L’Eucharistie fait des chrétiens un seul peuple

J’ai eu la grâce de partir un an au Vietnam en tant que volontaire envoyé par les MEP, société de prêtres évangélisant l’Asie depuis le 17°s. Ils envoient chaque année 150 jeunes se mettre au service de diocèses locaux ou de communautés religieuses. Pour ma part, j’étais professeur de français et d’anglais dans le séminaire de la ville d’Haïphong. Le choc, en arrivant sur place, a été rude : aucune connaissance autour de moi, pas un Français : le dépaysement total. Je me souviens de ma 1° messe comme si c’était hier : à 5h30 du matin, entièrement en vietnamien, j’avais mal dormi, j’étais épuisé. Je n’y comprenais rien et me sentais à mille lieux de ceux qui m’entouraient.

Vint le moment de la communion. Ce fut une lumière pour moi : ce qui m’unissait à ces Vietnamiens dont tout me séparait, c’étaient ma foi en Jésus et le fait de recevoir le même Christ dans l’hostie. Recevant tous le Christ au moment de la communion, nous n’étions plus des étrangers mais des frères dans le Christ. Nous faisions partie du même corps, le Christ (1 Co 12). Ce jour-là, j’ai découvert que la messe formait l’Eglise : d’individus séparés elle faisait un seul corps.

St Augustin avait une conscience très vive de cette réalité et il l’expliquait avec d’autres mots, lesquels vont probablement vous surprendre. Il disait en substance : « Songe, quand tu reçois le corps du Christ et que tu dis Amen, que c’est l’Eglise que tu reçois et que c’est à la réalité de l’Eglise dans le pain consacré que tu dis Amen, puisque le corps du Christ, c’est l’Eglise. » Etonnant, non ? Nous ne sommes pas habitués à cette manière de voir : nous avons surtout conscience de la présence du Christ dans l’hostie, mystère merveilleux que nous accueillons en nous recueillant après la communion. Mais ce mystère se prolonge : dans l’hostie, l’Eglise est aussi présente. Après réflexion, ce n’est pas si étonnant, car là où Jésus est présent, tous ses frères réunis dans l’Eglise le sont aussi. En effet, par son Incarnation et sa Pâque, il s’est tellement uni au genre humain que l’on ne peut plus l’en séparer.

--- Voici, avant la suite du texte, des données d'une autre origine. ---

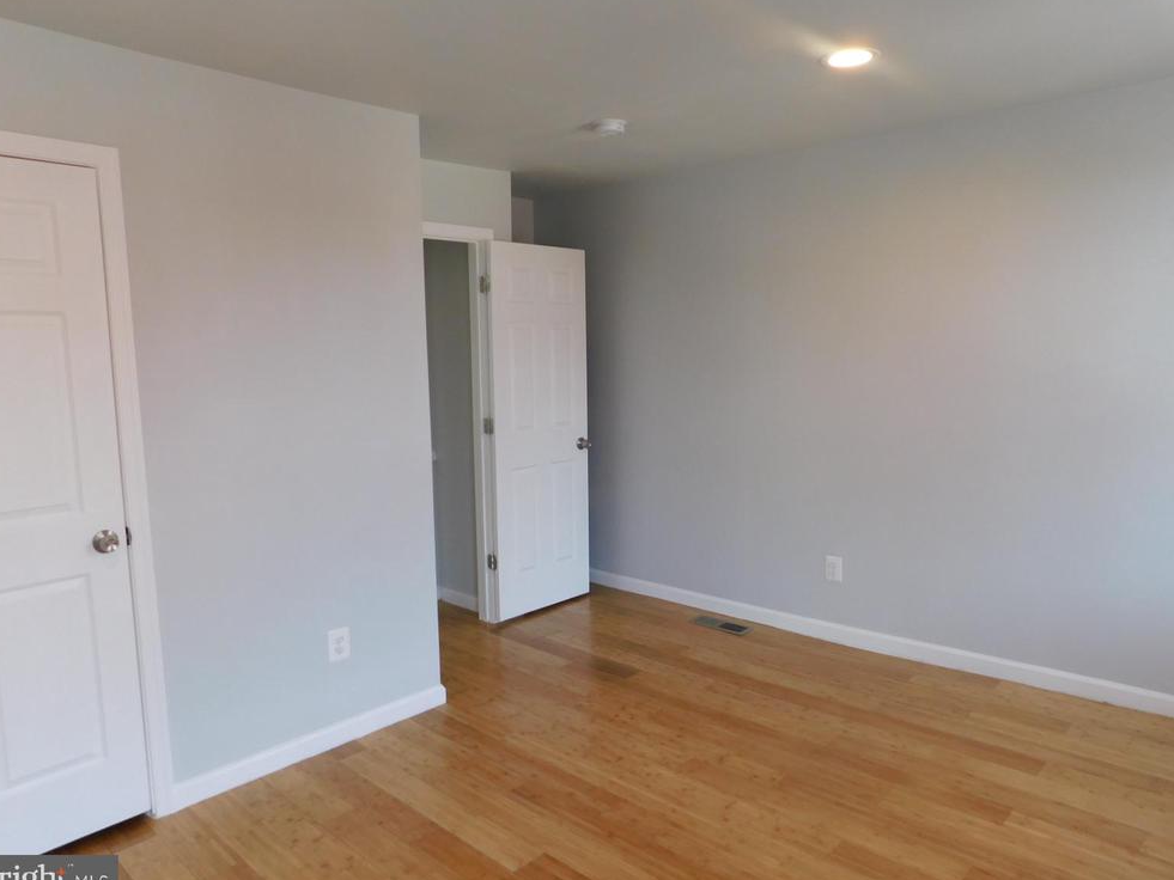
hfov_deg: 71.6
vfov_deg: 56.8
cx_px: 582
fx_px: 814
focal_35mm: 24
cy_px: 445
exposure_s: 1/50
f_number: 3
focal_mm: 4
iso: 125
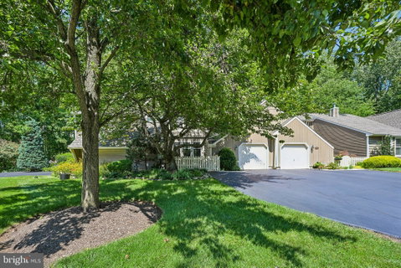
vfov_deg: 81.3
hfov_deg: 104.2
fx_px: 156
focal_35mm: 14
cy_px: 134
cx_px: 200
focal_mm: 14
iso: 100
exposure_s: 1/60
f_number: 8
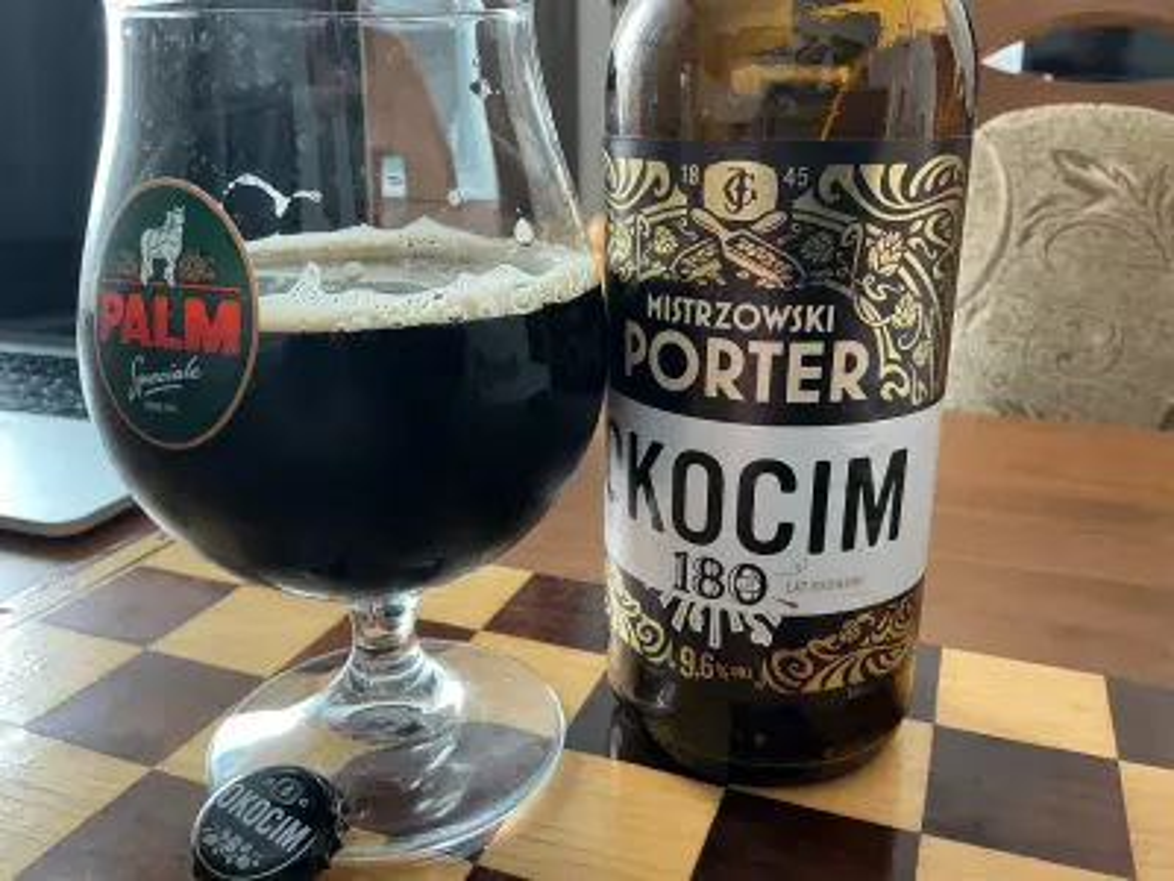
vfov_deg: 48.2
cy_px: 440
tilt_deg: -18.1
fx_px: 984
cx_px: 587
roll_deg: +0.2
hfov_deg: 61.7
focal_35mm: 29
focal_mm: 3
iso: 100
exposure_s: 1/60
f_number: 1.8
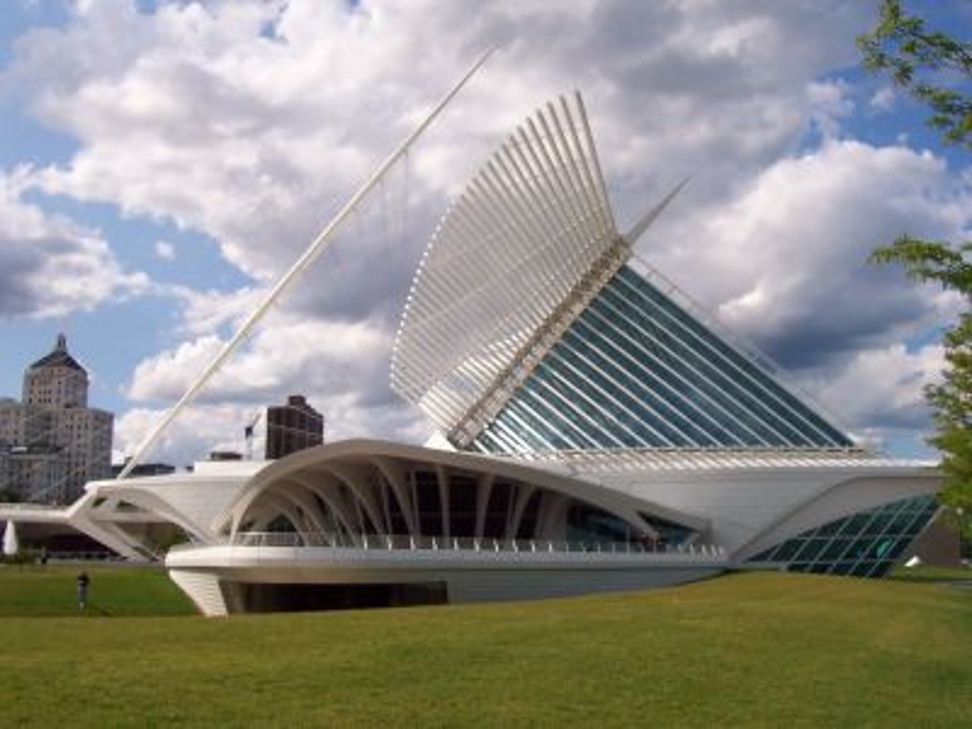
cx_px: 486
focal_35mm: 37
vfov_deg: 38.7
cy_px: 364
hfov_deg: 50.1
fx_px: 1039
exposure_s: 1/750
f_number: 5.6
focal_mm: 5.6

Cela change notre manière de vivre la communion : quand nous prenons un moment de recueillement après avoir communié, nous pouvons rendre grâce au Seigneur pour ce don immense de l’Eglise en notre cœur. Quelle merveille : de même que pour m’unir à lui, il se donne à moi dans l’hostie, de même, pour m’unir à l’Eglise, il me la donne dans l’hostie. Pour que je sois plus uni à mes frères, que mes liens d’amour grandissent envers eux, Dieu me donne l’Eglise et la dépose en mon cœur, afin qu’elle vive en moi.

Je pense que cette dimension communautaire de l’eucharistie nous parle particulièrement aujourd’hui. Certes, nous avons soif de recevoir à nouveau Jésus dans l’hostie mais nous avons aussi soif de ce rassemblement communautaire qu’est la messe. Réalisons que cette dimension communautaire de la messe va peut-être au-delà de ce que nous en percevions : ce n’est pas un rassemblement comme dans un stade de foot mais une unification profonde de tous les fidèles en un seul corps, l’Eglise. Ainsi, l’eucharistie fait grandir la paix et l’unité dans notre quartier, dans notre famille, dans notre pays, dans le monde entier.

Seigneur, viens nous aider à entrer dans ce mystère immense de l’eucharistie. Aide-nous à voir, avec les yeux de la foi, que tu es présent dans l’hostie et que ton Eglise y est présente également. Fais que nos cœurs vivent ce qu’ils reçoivent : que nous désirions la croissance des liens de charité dans notre paroisse, que nous soyons soucieux des plus petits, que nous trouvions notre juste place dans la paroisse que nous reconnaissions sans jalousie le charisme de chacun. Seigneur, fais de nous des artisans de l’unité de ton Eglise.